■ **Work required**
Produce as output only the lines below starting at the line with "SPECfp_base2006 = | 145 |" and continuing through the line with "2Rx4 PC4-2666V-R) |", each one exactly as written.

■ **Input material**
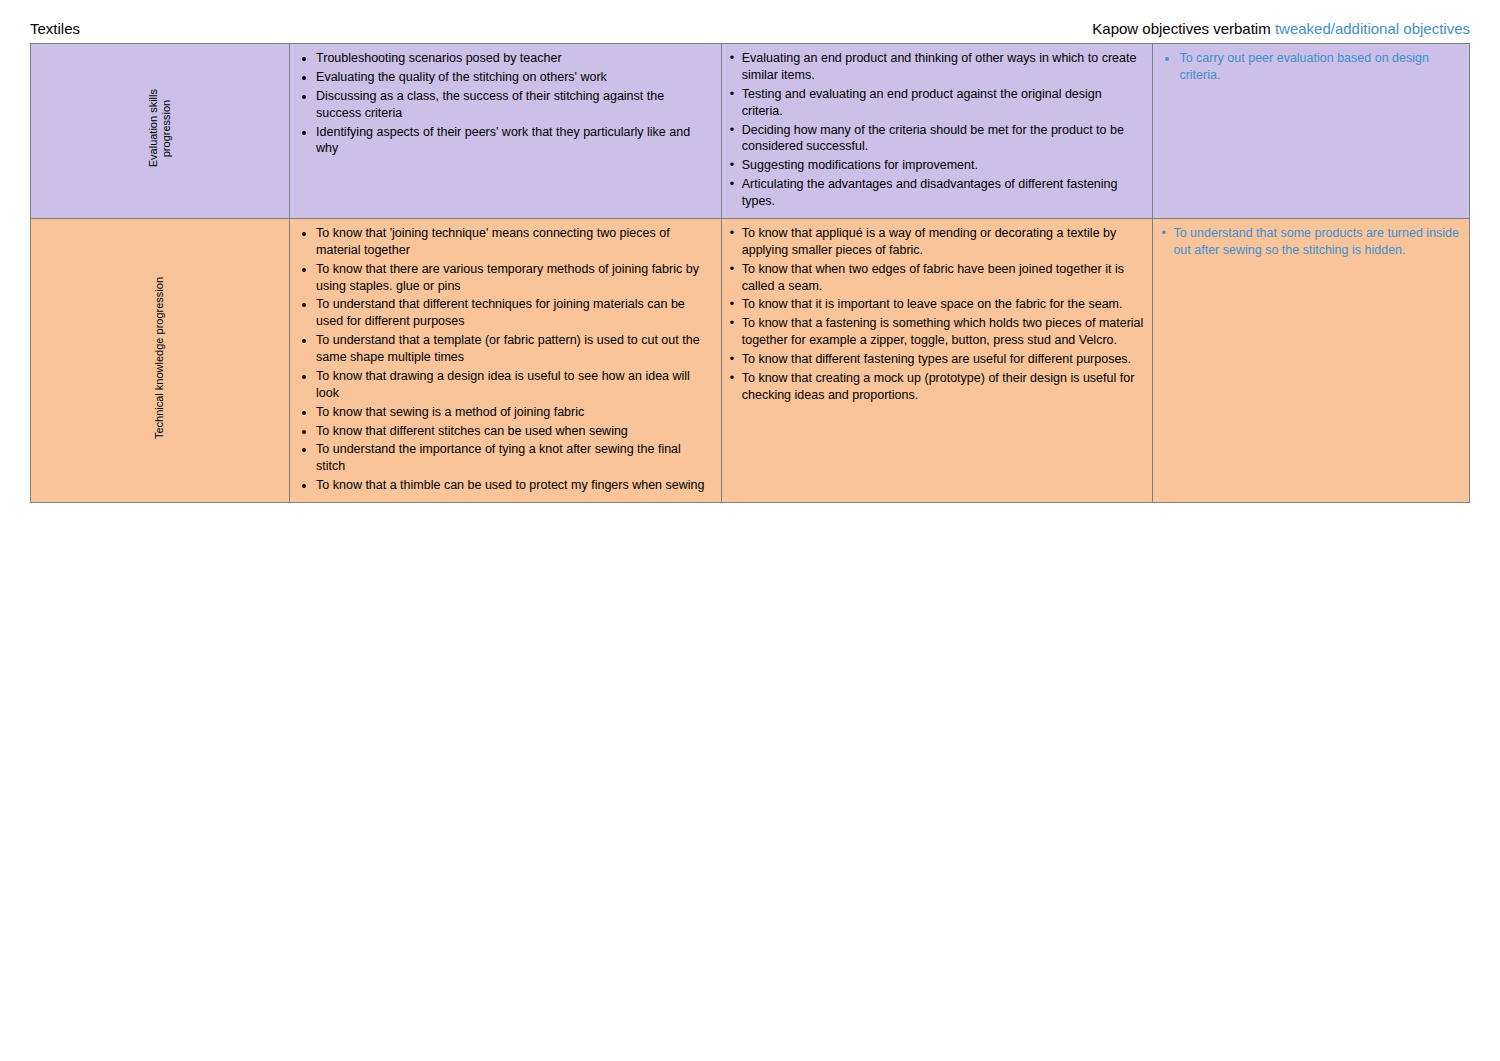Textiles
Kapow objectives verbatim tweaked/additional objectives
| Evaluation skills progression | Troubleshooting scenarios posed by teacher Evaluating the quality of the stitching on others' work Discussing as a class, the success of their stitching against the success criteria Identifying aspects of their peers' work that they particularly like and why | Evaluating an end product and thinking of other ways in which to create similar items. Testing and evaluating an end product against the original design criteria. Deciding how many of the criteria should be met for the product to be considered successful. Suggesting modifications for improvement. Articulating the advantages and disadvantages of different fastening types. | To carry out peer evaluation based on design criteria. |
| Technical knowledge progression | To know that 'joining technique' means connecting two pieces of material together To know that there are various temporary methods of joining fabric by using staples. glue or pins To understand that different techniques for joining materials can be used for different purposes To understand that a template (or fabric pattern) is used to cut out the same shape multiple times To know that drawing a design idea is useful to see how an idea will look To know that sewing is a method of joining fabric To know that different stitches can be used when sewing To understand the importance of tying a knot after sewing the final stitch To know that a thimble can be used to protect my fingers when sewing | To know that appliqué is a way of mending or decorating a textile by applying smaller pieces of fabric. To know that when two edges of fabric have been joined together it is called a seam. To know that it is important to leave space on the fabric for the seam. To know that a fastening is something which holds two pieces of material together for example a zipper, toggle, button, press stud and Velcro. To know that different fastening types are useful for different purposes. To know that creating a mock up (prototype) of their design is useful for checking ideas and proportions. | To understand that some products are turned inside out after sewing so the stitching is hidden. |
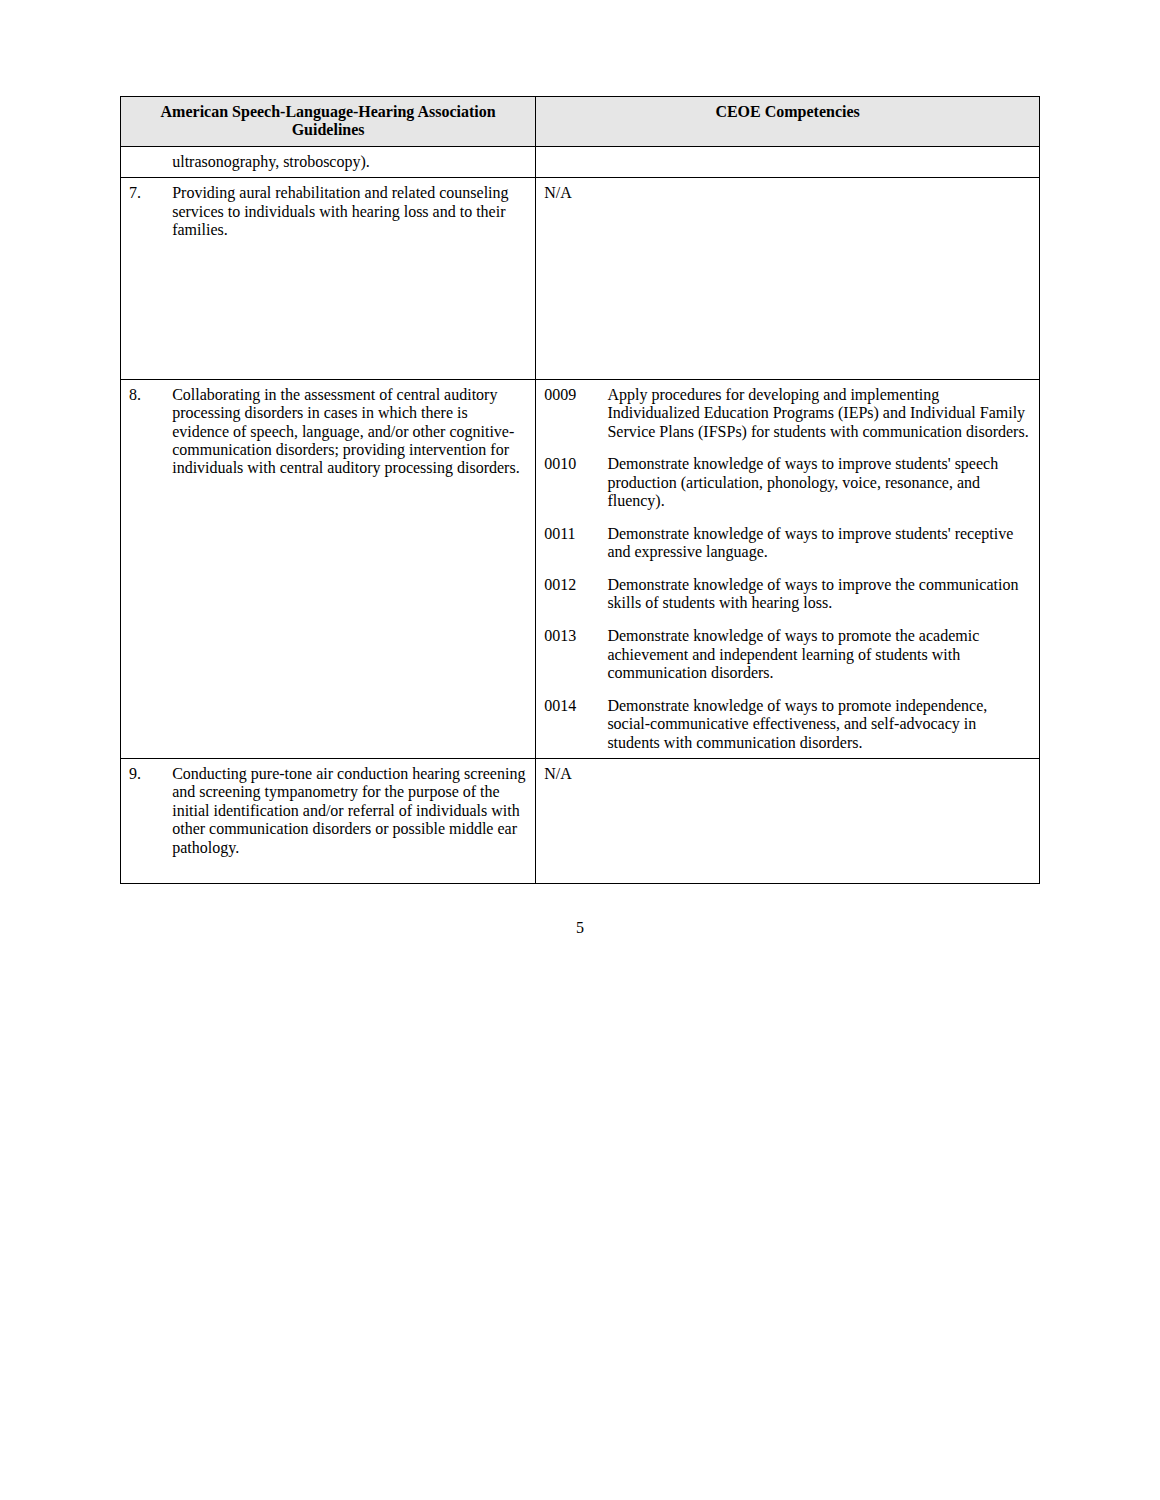| American Speech-Language-Hearing Association Guidelines | CEOE Competencies |
| --- | --- |
| ultrasonography, stroboscopy). | |
| 7. Providing aural rehabilitation and related counseling services to individuals with hearing loss and to their families. | N/A |
| 8. Collaborating in the assessment of central auditory processing disorders in cases in which there is evidence of speech, language, and/or other cognitive-communication disorders; providing intervention for individuals with central auditory processing disorders. | 0009 Apply procedures for developing and implementing Individualized Education Programs (IEPs) and Individual Family Service Plans (IFSPs) for students with communication disorders. 0010 Demonstrate knowledge of ways to improve students' speech production (articulation, phonology, voice, resonance, and fluency). 0011 Demonstrate knowledge of ways to improve students' receptive and expressive language. 0012 Demonstrate knowledge of ways to improve the communication skills of students with hearing loss. 0013 Demonstrate knowledge of ways to promote the academic achievement and independent learning of students with communication disorders. 0014 Demonstrate knowledge of ways to promote independence, social-communicative effectiveness, and self-advocacy in students with communication disorders. |
| 9. Conducting pure-tone air conduction hearing screening and screening tympanometry for the purpose of the initial identification and/or referral of individuals with other communication disorders or possible middle ear pathology. | N/A |
5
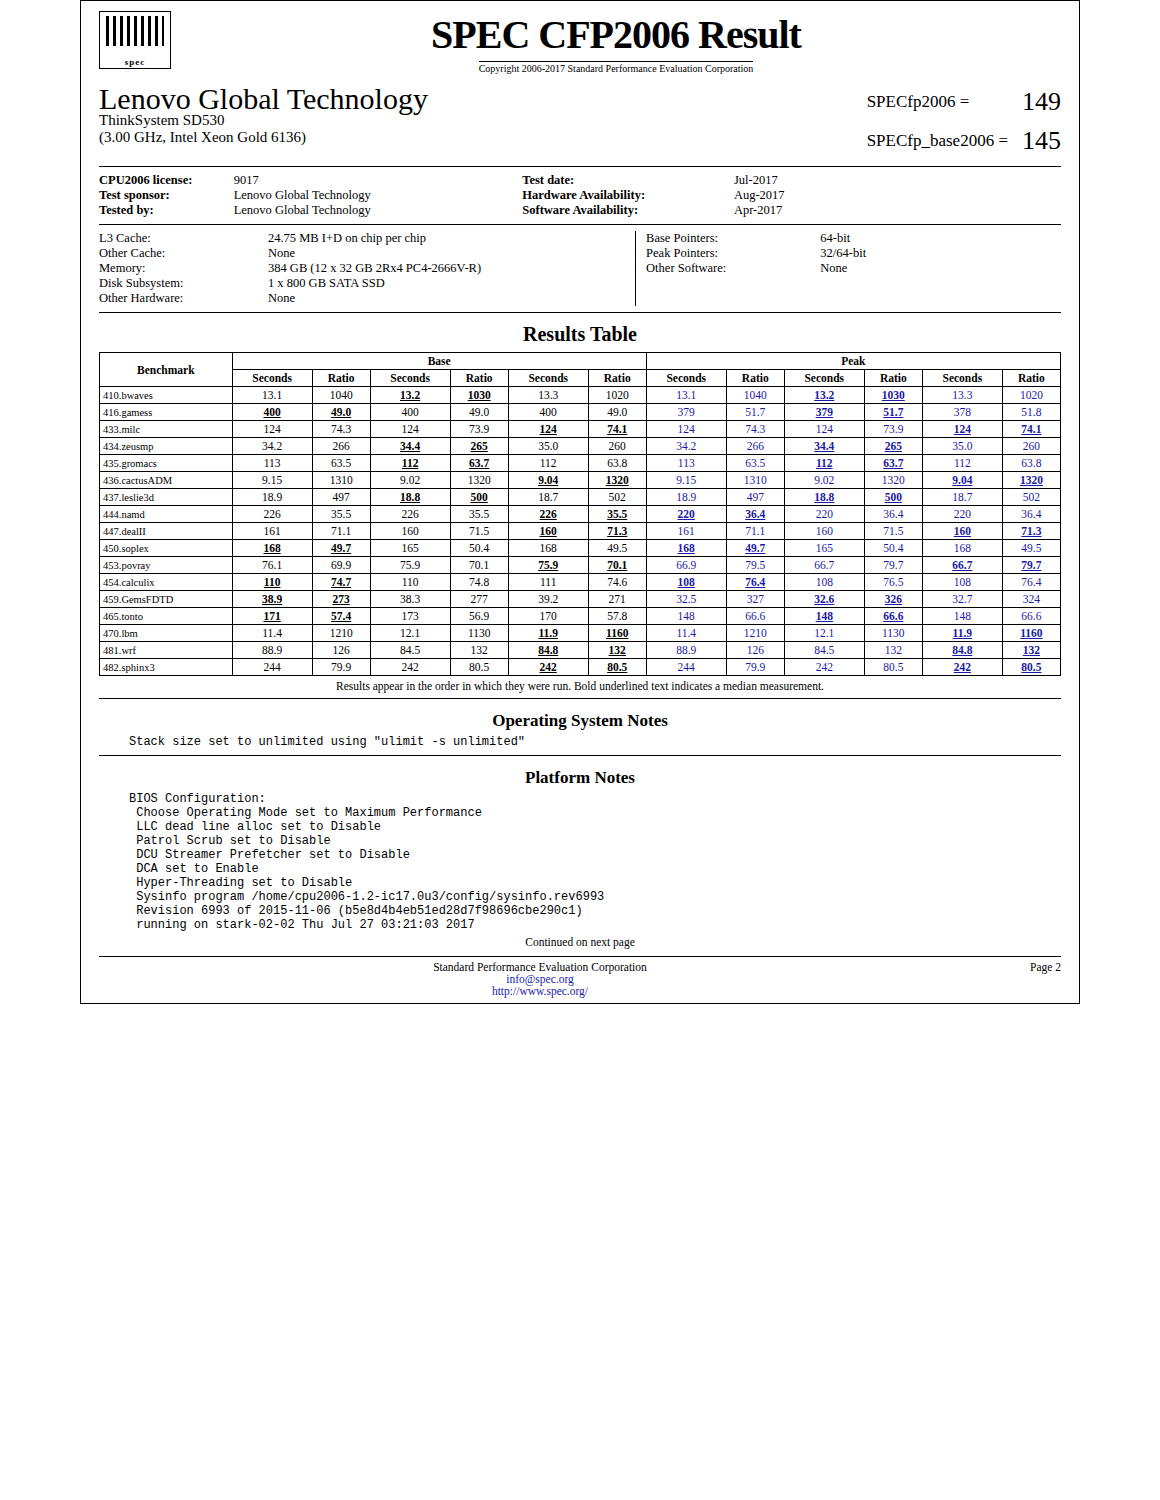spec
SPEC CFP2006 Result
Copyright 2006-2017 Standard Performance Evaluation Corporation
Lenovo Global Technology
ThinkSystem SD530
(3.00 GHz, Intel Xeon Gold 6136)
| SPECfp2006 = | 149 |
| SPECfp_base2006 = | 145 |
| CPU2006 license: | 9017 | Test date: | Jul-2017 |
| Test sponsor: | Lenovo Global Technology | Hardware Availability: | Aug-2017 |
| Tested by: | Lenovo Global Technology | Software Availability: | Apr-2017 |
| L3 Cache: | 24.75 MB I+D on chip per chip |
| Other Cache: | None |
| Memory: | 384 GB (12 x 32 GB 2Rx4 PC4-2666V-R) |
| Disk Subsystem: | 1 x 800 GB SATA SSD |
| Other Hardware: | None |
| Base Pointers: | 64-bit |
| Peak Pointers: | 32/64-bit |
| Other Software: | None |
Results Table
| Benchmark | Base | Peak |
| --- | --- | --- |
| Seconds | Ratio | Seconds | Ratio | Seconds | Ratio | Seconds | Ratio | Seconds | Ratio | Seconds | Ratio |
| 410.bwaves | 13.1 | 1040 | 13.2 | 1030 | 13.3 | 1020 | 13.1 | 1040 | 13.2 | 1030 | 13.3 | 1020 |
| 416.gamess | 400 | 49.0 | 400 | 49.0 | 400 | 49.0 | 379 | 51.7 | 379 | 51.7 | 378 | 51.8 |
| 433.milc | 124 | 74.3 | 124 | 73.9 | 124 | 74.1 | 124 | 74.3 | 124 | 73.9 | 124 | 74.1 |
| 434.zeusmp | 34.2 | 266 | 34.4 | 265 | 35.0 | 260 | 34.2 | 266 | 34.4 | 265 | 35.0 | 260 |
| 435.gromacs | 113 | 63.5 | 112 | 63.7 | 112 | 63.8 | 113 | 63.5 | 112 | 63.7 | 112 | 63.8 |
| 436.cactusADM | 9.15 | 1310 | 9.02 | 1320 | 9.04 | 1320 | 9.15 | 1310 | 9.02 | 1320 | 9.04 | 1320 |
| 437.leslie3d | 18.9 | 497 | 18.8 | 500 | 18.7 | 502 | 18.9 | 497 | 18.8 | 500 | 18.7 | 502 |
| 444.namd | 226 | 35.5 | 226 | 35.5 | 226 | 35.5 | 220 | 36.4 | 220 | 36.4 | 220 | 36.4 |
| 447.dealII | 161 | 71.1 | 160 | 71.5 | 160 | 71.3 | 161 | 71.1 | 160 | 71.5 | 160 | 71.3 |
| 450.soplex | 168 | 49.7 | 165 | 50.4 | 168 | 49.5 | 168 | 49.7 | 165 | 50.4 | 168 | 49.5 |
| 453.povray | 76.1 | 69.9 | 75.9 | 70.1 | 75.9 | 70.1 | 66.9 | 79.5 | 66.7 | 79.7 | 66.7 | 79.7 |
| 454.calculix | 110 | 74.7 | 110 | 74.8 | 111 | 74.6 | 108 | 76.4 | 108 | 76.5 | 108 | 76.4 |
| 459.GemsFDTD | 38.9 | 273 | 38.3 | 277 | 39.2 | 271 | 32.5 | 327 | 32.6 | 326 | 32.7 | 324 |
| 465.tonto | 171 | 57.4 | 173 | 56.9 | 170 | 57.8 | 148 | 66.6 | 148 | 66.6 | 148 | 66.6 |
| 470.lbm | 11.4 | 1210 | 12.1 | 1130 | 11.9 | 1160 | 11.4 | 1210 | 12.1 | 1130 | 11.9 | 1160 |
| 481.wrf | 88.9 | 126 | 84.5 | 132 | 84.8 | 132 | 88.9 | 126 | 84.5 | 132 | 84.8 | 132 |
| 482.sphinx3 | 244 | 79.9 | 242 | 80.5 | 242 | 80.5 | 244 | 79.9 | 242 | 80.5 | 242 | 80.5 |
Results appear in the order in which they were run. Bold underlined text indicates a median measurement.
Operating System Notes
Stack size set to unlimited using "ulimit -s unlimited"
Platform Notes
BIOS Configuration:
 Choose Operating Mode set to Maximum Performance
 LLC dead line alloc set to Disable
 Patrol Scrub set to Disable
 DCU Streamer Prefetcher set to Disable
 DCA set to Enable
 Hyper-Threading set to Disable
 Sysinfo program /home/cpu2006-1.2-ic17.0u3/config/sysinfo.rev6993
 Revision 6993 of 2015-11-06 (b5e8d4b4eb51ed28d7f98696cbe290c1)
 running on stark-02-02 Thu Jul 27 03:21:03 2017
Continued on next page
Standard Performance Evaluation Corporation
info@spec.org
http://www.spec.org/
Page 2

■ **Answer box**
| SPECfp_base2006 = | 145 |
| CPU2006 license: | 9017 | Test date: | Jul-2017 |
| Test sponsor: | Lenovo Global Technology | Hardware Availability: | Aug-2017 |
| Tested by: | Lenovo Global Technology | Software Availability: | Apr-2017 |
| L3 Cache: | 24.75 MB I+D on chip per chip |
| Other Cache: | None |
| Memory: | 384 GB (12 x 32 GB 2Rx4 PC4-2666V-R) |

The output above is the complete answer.